As in the property dispossession context, where reparations are not sufficient, so too decriminalising same-sex conduct is insufficient for the purposes of dignity restoration. Shaw points out that decriminalising same-sex conduct is but one step in the process of dignity restoration. What will be required is a range of legal and extra-legal steps by the government to combat widespread homophobia that continue to condone violence and discrimination against LBGTQ people.

Shaw questions whether the activism and advocacy by civil society advocates with the specific goal of decriminalising same-sex conduct constitute a form of dignity restoration. He concludes that they probably do not, since same-sex conduct as well as the resultant queer identities remain a crime in Kenya, giving rise to a particularised homophobia ready to be conscripted by opportunistic politicians.

In ‘The shadow of legal pluralism in matrimonial property division outside the courts in Southern Nigeria’, Diala explores the issue of legal pluralism and specifically the interaction of state and customary law in Southern Nigeria. Building on the work of Atuahene, he argues that the denial of women’s rights under customary law to matrimonial property in the case of divorce or death results in dignity takings as such denial ignores the agency of women, especially in the economic realm. Such denial also discounts the capacity of women to make informed decisions regarding their contributions to matrimonial property.

The author notes that dignity takings occur on two fronts. The first is in the private realm, where men rely on customary law to deny women equality in the marriage, in effect treating women as minors, therefore depriving women of their rightful access to matrimonial property. The second is a public or state failing, namely, the failure to create the regulatory conditions that might enable women with a rightful claim to marital property, either through constitutional or legislative means.

Diala argues that dignity restoration occurs through the interventions of the state that are mindful of the power inequalities in customary law and therefore act to redress such power imbalance in favour of women. To demonstrate the point, he highlights the active interventions of a government agency, the Social Welfare Department, mandated to protect the rights of women and children. These interventions, according to the author, are ‘facilitating a living customary law of matrimonial property’, which in no small way contributes to dignity restoration.
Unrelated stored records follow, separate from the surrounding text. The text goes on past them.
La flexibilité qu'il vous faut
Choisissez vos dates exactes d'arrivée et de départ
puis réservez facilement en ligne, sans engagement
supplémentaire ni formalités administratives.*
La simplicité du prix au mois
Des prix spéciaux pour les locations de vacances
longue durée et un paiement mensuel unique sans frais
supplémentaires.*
The concepts of dignity takings and dignity restoration provide an empathetic and innovative approach to issues of harm and attendant remedies. They centre the experiences of the victims and allow for a fuller recognition of the dimensions and consequences of dispossession, beyond the legal to include the human. Such recognition thereby enables the restoration of dignity and humanity for those previously dispossessed and allows for societal healing, social sustainability and for democracy to flourish.

Professor Atuahene’s intellectual contribution to land dispossession through an analysis of dignity takings and dignity restoration has been significant. This special focus furthers the discussion and will hopefully spur scholars and activists to continue to expand our intellectual bandwidth as we continue to address historical harms.

 

 

1. Government of the Republic of South Africa v Grootboom & Others 2001 (1) SA 26 (CC).